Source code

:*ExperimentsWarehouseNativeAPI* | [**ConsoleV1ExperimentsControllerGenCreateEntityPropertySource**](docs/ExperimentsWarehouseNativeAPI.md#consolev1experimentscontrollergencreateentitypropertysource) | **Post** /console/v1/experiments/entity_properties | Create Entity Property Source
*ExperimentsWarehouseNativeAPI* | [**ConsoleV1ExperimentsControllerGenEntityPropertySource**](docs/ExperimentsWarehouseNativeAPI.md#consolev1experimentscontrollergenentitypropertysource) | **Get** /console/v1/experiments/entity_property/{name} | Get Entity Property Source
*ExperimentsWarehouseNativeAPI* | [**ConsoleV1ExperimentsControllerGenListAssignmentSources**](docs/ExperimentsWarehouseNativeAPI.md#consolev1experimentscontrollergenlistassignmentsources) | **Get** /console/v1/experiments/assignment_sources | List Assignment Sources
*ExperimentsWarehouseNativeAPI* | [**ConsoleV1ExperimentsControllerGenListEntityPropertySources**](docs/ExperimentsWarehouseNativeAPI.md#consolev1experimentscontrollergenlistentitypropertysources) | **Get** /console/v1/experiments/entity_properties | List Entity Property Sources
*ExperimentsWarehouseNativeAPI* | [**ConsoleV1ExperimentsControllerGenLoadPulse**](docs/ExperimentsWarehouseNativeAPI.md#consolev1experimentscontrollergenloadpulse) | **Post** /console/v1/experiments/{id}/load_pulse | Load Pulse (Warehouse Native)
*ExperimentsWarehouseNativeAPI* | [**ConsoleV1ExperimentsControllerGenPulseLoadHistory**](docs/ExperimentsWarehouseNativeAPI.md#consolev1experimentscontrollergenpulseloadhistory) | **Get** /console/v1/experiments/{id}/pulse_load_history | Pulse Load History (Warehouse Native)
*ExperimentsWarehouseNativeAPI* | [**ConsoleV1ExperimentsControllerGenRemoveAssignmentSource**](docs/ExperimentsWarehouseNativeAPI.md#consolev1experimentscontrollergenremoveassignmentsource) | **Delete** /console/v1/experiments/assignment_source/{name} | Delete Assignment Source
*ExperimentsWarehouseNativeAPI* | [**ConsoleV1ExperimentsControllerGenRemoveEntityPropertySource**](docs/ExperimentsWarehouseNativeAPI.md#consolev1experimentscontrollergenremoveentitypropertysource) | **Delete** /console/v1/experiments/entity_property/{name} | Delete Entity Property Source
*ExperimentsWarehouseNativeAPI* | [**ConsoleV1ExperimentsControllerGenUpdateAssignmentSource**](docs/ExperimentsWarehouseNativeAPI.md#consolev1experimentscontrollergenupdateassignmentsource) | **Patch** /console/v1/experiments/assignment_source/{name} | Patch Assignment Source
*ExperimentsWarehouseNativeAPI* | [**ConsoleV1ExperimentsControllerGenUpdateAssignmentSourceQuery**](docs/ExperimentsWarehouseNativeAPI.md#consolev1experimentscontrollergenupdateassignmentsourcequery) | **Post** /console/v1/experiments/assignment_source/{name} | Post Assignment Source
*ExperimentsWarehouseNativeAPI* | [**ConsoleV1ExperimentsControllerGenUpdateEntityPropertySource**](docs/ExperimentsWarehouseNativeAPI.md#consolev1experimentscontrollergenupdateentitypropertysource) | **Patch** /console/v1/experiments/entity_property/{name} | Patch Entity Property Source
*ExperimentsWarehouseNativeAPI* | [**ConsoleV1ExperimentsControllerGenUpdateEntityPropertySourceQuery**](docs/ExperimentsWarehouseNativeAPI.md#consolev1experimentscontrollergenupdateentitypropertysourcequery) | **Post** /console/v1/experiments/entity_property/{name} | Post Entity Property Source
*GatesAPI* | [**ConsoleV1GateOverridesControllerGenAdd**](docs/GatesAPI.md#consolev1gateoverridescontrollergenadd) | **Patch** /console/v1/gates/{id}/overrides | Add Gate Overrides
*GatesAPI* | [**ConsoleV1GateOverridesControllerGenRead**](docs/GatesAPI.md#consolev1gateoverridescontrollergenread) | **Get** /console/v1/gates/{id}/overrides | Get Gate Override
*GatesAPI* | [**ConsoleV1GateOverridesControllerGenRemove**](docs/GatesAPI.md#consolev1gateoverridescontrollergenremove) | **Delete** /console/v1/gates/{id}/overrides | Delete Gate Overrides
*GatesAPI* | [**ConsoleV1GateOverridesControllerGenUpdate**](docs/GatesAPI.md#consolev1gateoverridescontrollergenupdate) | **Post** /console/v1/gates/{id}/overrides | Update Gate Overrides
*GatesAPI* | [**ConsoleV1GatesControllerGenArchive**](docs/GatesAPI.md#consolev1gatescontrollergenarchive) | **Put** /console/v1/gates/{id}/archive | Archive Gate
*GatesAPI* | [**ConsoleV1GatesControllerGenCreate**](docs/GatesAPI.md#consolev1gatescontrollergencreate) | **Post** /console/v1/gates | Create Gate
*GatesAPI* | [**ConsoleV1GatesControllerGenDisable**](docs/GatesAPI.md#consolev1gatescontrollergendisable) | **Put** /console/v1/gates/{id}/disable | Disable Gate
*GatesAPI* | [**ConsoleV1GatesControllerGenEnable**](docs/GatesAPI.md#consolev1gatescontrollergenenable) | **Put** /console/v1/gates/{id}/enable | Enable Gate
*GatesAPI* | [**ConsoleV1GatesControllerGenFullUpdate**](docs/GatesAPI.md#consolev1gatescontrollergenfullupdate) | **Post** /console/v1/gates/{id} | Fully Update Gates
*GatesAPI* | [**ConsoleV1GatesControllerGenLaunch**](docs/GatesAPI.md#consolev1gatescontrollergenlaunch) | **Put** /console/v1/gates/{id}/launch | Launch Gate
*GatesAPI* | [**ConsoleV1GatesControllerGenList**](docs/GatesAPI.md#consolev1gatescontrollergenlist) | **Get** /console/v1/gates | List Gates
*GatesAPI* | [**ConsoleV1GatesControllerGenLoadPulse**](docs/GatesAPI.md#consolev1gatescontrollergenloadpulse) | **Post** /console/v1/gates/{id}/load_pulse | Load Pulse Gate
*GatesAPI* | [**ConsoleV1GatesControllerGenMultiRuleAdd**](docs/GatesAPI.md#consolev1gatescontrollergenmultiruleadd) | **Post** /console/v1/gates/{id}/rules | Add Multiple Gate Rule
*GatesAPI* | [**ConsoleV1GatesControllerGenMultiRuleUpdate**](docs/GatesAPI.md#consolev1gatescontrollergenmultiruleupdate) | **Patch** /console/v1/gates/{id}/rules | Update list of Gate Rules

__TASK PROMPT__
Reproduce every one of the lines above without changing a single character.

__REPLY__
Source code

:*ExperimentsWarehouseNativeAPI* | [**ConsoleV1ExperimentsControllerGenCreateEntityPropertySource**](docs/ExperimentsWarehouseNativeAPI.md#consolev1experimentscontrollergencreateentitypropertysource) | **Post** /console/v1/experiments/entity_properties | Create Entity Property Source
*ExperimentsWarehouseNativeAPI* | [**ConsoleV1ExperimentsControllerGenEntityPropertySource**](docs/ExperimentsWarehouseNativeAPI.md#consolev1experimentscontrollergenentitypropertysource) | **Get** /console/v1/experiments/entity_property/{name} | Get Entity Property Source
*ExperimentsWarehouseNativeAPI* | [**ConsoleV1ExperimentsControllerGenListAssignmentSources**](docs/ExperimentsWarehouseNativeAPI.md#consolev1experimentscontrollergenlistassignmentsources) | **Get** /console/v1/experiments/assignment_sources | List Assignment Sources
*ExperimentsWarehouseNativeAPI* | [**ConsoleV1ExperimentsControllerGenListEntityPropertySources**](docs/ExperimentsWarehouseNativeAPI.md#consolev1experimentscontrollergenlistentitypropertysources) | **Get** /console/v1/experiments/entity_properties | List Entity Property Sources
*ExperimentsWarehouseNativeAPI* | [**ConsoleV1ExperimentsControllerGenLoadPulse**](docs/ExperimentsWarehouseNativeAPI.md#consolev1experimentscontrollergenloadpulse) | **Post** /console/v1/experiments/{id}/load_pulse | Load Pulse (Warehouse Native)
*ExperimentsWarehouseNativeAPI* | [**ConsoleV1ExperimentsControllerGenPulseLoadHistory**](docs/ExperimentsWarehouseNativeAPI.md#consolev1experimentscontrollergenpulseloadhistory) | **Get** /console/v1/experiments/{id}/pulse_load_history | Pulse Load History (Warehouse Native)
*ExperimentsWarehouseNativeAPI* | [**ConsoleV1ExperimentsControllerGenRemoveAssignmentSource**](docs/ExperimentsWarehouseNativeAPI.md#consolev1experimentscontrollergenremoveassignmentsource) | **Delete** /console/v1/experiments/assignment_source/{name} | Delete Assignment Source
*ExperimentsWarehouseNativeAPI* | [**ConsoleV1ExperimentsControllerGenRemoveEntityPropertySource**](docs/ExperimentsWarehouseNativeAPI.md#consolev1experimentscontrollergenremoveentitypropertysource) | **Delete** /console/v1/experiments/entity_property/{name} | Delete Entity Property Source
*ExperimentsWarehouseNativeAPI* | [**ConsoleV1ExperimentsControllerGenUpdateAssignmentSource**](docs/ExperimentsWarehouseNativeAPI.md#consolev1experimentscontrollergenupdateassignmentsource) | **Patch** /console/v1/experiments/assignment_source/{name} | Patch Assignment Source
*ExperimentsWarehouseNativeAPI* | [**ConsoleV1ExperimentsControllerGenUpdateAssignmentSourceQuery**](docs/ExperimentsWarehouseNativeAPI.md#consolev1experimentscontrollergenupdateassignmentsourcequery) | **Post** /console/v1/experiments/assignment_source/{name} | Post Assignment Source
*ExperimentsWarehouseNativeAPI* | [**ConsoleV1ExperimentsControllerGenUpdateEntityPropertySource**](docs/ExperimentsWarehouseNativeAPI.md#consolev1experimentscontrollergenupdateentitypropertysource) | **Patch** /console/v1/experiments/entity_property/{name} | Patch Entity Property Source
*ExperimentsWarehouseNativeAPI* | [**ConsoleV1ExperimentsControllerGenUpdateEntityPropertySourceQuery**](docs/ExperimentsWarehouseNativeAPI.md#consolev1experimentscontrollergenupdateentitypropertysourcequery) | **Post** /console/v1/experiments/entity_property/{name} | Post Entity Property Source
*GatesAPI* | [**ConsoleV1GateOverridesControllerGenAdd**](docs/GatesAPI.md#consolev1gateoverridescontrollergenadd) | **Patch** /console/v1/gates/{id}/overrides | Add Gate Overrides
*GatesAPI* | [**ConsoleV1GateOverridesControllerGenRead**](docs/GatesAPI.md#consolev1gateoverridescontrollergenread) | **Get** /console/v1/gates/{id}/overrides | Get Gate Override
*GatesAPI* | [**ConsoleV1GateOverridesControllerGenRemove**](docs/GatesAPI.md#consolev1gateoverridescontrollergenremove) | **Delete** /console/v1/gates/{id}/overrides | Delete Gate Overrides
*GatesAPI* | [**ConsoleV1GateOverridesControllerGenUpdate**](docs/GatesAPI.md#consolev1gateoverridescontrollergenupdate) | **Post** /console/v1/gates/{id}/overrides | Update Gate Overrides
*GatesAPI* | [**ConsoleV1GatesControllerGenArchive**](docs/GatesAPI.md#consolev1gatescontrollergenarchive) | **Put** /console/v1/gates/{id}/archive | Archive Gate
*GatesAPI* | [**ConsoleV1GatesControllerGenCreate**](docs/GatesAPI.md#consolev1gatescontrollergencreate) | **Post** /console/v1/gates | Create Gate
*GatesAPI* | [**ConsoleV1GatesControllerGenDisable**](docs/GatesAPI.md#consolev1gatescontrollergendisable) | **Put** /console/v1/gates/{id}/disable | Disable Gate
*GatesAPI* | [**ConsoleV1GatesControllerGenEnable**](docs/GatesAPI.md#consolev1gatescontrollergenenable) | **Put** /console/v1/gates/{id}/enable | Enable Gate
*GatesAPI* | [**ConsoleV1GatesControllerGenFullUpdate**](docs/GatesAPI.md#consolev1gatescontrollergenfullupdate) | **Post** /console/v1/gates/{id} | Fully Update Gates
*GatesAPI* | [**ConsoleV1GatesControllerGenLaunch**](docs/GatesAPI.md#consolev1gatescontrollergenlaunch) | **Put** /console/v1/gates/{id}/launch | Launch Gate
*GatesAPI* | [**ConsoleV1GatesControllerGenList**](docs/GatesAPI.md#consolev1gatescontrollergenlist) | **Get** /console/v1/gates | List Gates
*GatesAPI* | [**ConsoleV1GatesControllerGenLoadPulse**](docs/GatesAPI.md#consolev1gatescontrollergenloadpulse) | **Post** /console/v1/gates/{id}/load_pulse | Load Pulse Gate
*GatesAPI* | [**ConsoleV1GatesControllerGenMultiRuleAdd**](docs/GatesAPI.md#consolev1gatescontrollergenmultiruleadd) | **Post** /console/v1/gates/{id}/rules | Add Multiple Gate Rule
*GatesAPI* | [**ConsoleV1GatesControllerGenMultiRuleUpdate**](docs/GatesAPI.md#consolev1gatescontrollergenmultiruleupdate) | **Patch** /console/v1/gates/{id}/rules | Update list of Gate Rules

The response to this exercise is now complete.